BERLIN (AP) — Five people including the founder of the Blackwater security firm went on trial in Austria on Thursday, accused of exporting two crop-spraying aircraft that were allegedly refitted for military purposes without required permits.
The trial in Wiener Neustadt, south of Vienna, stems from an investigation into a local company, Airborne Technologies GmbH, which fits out aircraft with sensors and other equipment.
Prosecutors say that two Ayres Thrush agricultural aircraft were equipped with armor, extra tanks and a special camera that could be used for marking and illuminating targets. They say one was sent to Malta in 2014 with Kenya as its declared destination and landed in troubled South Sudan, while the other was sent to Bulgaria in 2015.
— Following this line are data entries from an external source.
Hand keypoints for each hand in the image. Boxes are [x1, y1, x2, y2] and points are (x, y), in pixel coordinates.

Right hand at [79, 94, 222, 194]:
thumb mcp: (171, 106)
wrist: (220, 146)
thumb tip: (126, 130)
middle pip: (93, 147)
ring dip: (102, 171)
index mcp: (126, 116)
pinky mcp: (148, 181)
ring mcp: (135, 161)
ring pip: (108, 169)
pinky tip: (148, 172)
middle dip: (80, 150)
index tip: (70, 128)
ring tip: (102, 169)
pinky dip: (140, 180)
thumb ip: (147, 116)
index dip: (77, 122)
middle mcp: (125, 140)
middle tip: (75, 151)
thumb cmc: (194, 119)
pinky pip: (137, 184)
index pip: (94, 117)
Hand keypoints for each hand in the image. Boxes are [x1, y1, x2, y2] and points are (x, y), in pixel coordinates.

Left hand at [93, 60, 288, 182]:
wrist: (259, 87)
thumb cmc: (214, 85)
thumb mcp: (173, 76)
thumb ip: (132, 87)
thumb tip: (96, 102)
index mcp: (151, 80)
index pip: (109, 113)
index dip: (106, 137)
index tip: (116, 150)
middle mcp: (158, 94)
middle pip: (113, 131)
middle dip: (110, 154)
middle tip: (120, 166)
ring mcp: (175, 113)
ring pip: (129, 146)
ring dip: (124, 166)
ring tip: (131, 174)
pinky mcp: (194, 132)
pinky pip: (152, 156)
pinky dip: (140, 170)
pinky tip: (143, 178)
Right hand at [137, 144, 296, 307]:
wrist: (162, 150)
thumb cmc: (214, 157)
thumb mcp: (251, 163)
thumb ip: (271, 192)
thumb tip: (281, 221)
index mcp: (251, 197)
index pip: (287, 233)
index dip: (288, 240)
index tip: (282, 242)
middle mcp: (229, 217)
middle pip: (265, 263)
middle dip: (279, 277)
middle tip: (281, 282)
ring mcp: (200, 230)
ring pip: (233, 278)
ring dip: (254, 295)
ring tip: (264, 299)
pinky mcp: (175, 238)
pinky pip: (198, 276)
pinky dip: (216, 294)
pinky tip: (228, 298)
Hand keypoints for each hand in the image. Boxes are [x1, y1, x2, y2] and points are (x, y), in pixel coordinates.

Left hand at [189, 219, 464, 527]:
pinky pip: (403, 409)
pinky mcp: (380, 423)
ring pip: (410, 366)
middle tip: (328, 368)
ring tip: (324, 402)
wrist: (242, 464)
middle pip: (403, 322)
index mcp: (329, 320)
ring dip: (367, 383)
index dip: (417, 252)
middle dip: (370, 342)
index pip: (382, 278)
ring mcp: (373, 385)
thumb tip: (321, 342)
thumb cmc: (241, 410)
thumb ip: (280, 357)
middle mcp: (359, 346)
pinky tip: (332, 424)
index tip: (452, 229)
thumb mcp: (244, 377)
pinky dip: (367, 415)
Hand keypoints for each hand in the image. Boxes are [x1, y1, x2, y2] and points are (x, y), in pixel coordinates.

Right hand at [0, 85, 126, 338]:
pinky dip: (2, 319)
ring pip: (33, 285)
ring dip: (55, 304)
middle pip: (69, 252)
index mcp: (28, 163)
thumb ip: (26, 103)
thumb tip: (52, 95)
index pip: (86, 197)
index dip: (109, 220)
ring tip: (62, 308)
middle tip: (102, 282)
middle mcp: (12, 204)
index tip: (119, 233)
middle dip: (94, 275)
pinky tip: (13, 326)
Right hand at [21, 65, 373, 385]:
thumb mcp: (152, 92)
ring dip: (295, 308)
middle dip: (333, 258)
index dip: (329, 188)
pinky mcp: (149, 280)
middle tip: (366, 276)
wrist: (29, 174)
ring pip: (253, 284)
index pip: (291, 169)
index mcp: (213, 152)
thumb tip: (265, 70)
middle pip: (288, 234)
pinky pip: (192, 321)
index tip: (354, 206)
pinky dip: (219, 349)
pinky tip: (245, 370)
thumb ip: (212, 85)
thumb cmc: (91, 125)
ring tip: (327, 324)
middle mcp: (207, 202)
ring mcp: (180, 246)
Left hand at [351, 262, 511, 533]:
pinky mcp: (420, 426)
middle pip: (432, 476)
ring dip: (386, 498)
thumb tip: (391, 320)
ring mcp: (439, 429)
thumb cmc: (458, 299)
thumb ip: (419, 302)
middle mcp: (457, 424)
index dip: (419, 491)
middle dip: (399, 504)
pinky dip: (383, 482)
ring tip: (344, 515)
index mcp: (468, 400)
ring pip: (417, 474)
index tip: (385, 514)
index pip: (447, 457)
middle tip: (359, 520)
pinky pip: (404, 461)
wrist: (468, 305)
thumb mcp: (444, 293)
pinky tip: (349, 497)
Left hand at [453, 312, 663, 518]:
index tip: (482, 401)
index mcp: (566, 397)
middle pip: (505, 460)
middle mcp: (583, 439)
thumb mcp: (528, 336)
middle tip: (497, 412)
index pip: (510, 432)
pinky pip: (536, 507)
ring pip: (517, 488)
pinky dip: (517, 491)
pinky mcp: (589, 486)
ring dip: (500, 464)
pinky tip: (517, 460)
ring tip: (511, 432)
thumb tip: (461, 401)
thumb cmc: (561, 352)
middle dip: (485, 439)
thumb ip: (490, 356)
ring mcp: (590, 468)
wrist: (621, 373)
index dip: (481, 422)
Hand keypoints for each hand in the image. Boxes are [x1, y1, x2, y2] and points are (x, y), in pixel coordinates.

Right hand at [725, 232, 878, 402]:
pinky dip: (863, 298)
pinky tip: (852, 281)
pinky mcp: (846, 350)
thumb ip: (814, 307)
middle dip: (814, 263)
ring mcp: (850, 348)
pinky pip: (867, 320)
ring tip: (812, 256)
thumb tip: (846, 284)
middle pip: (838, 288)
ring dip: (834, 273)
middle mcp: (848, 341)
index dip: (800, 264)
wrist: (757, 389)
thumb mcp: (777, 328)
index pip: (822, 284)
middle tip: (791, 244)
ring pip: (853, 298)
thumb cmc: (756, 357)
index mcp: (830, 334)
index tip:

The defendants are accused of violating Austria’s law on war material by exporting such equipment without permission. One of the defendants, an Australian pilot, is accused of flying the two planes across Austria’s borders, while the four other defendants allegedly participated in the deal. They are Blackwater founder Erik Prince, two managers at Airborne Technologies and a trained pilot who allegedly was an adviser.
All pleaded not guilty as the trial started, the Austria Press Agency reported.
Norbert Wess, a lawyer for Prince and two other defendants, argued that the modifications made to the planes didn’t turn them into war material. “We maintain with firm conviction the point of view that the categorization is legally wrong,” APA quoted him as saying. He said all the modifications “are completely innocuous.”
He described what happened as transparent export proceedings and said the first plane was always destined for Kenya but made a landing in South Sudan due to technical problems.
Oliver Felfernig, a lawyer for the two Airborne managers and the company, described the prosecutor’s accusations as “pure fantasy.”
The next court session is scheduled for Dec. 14.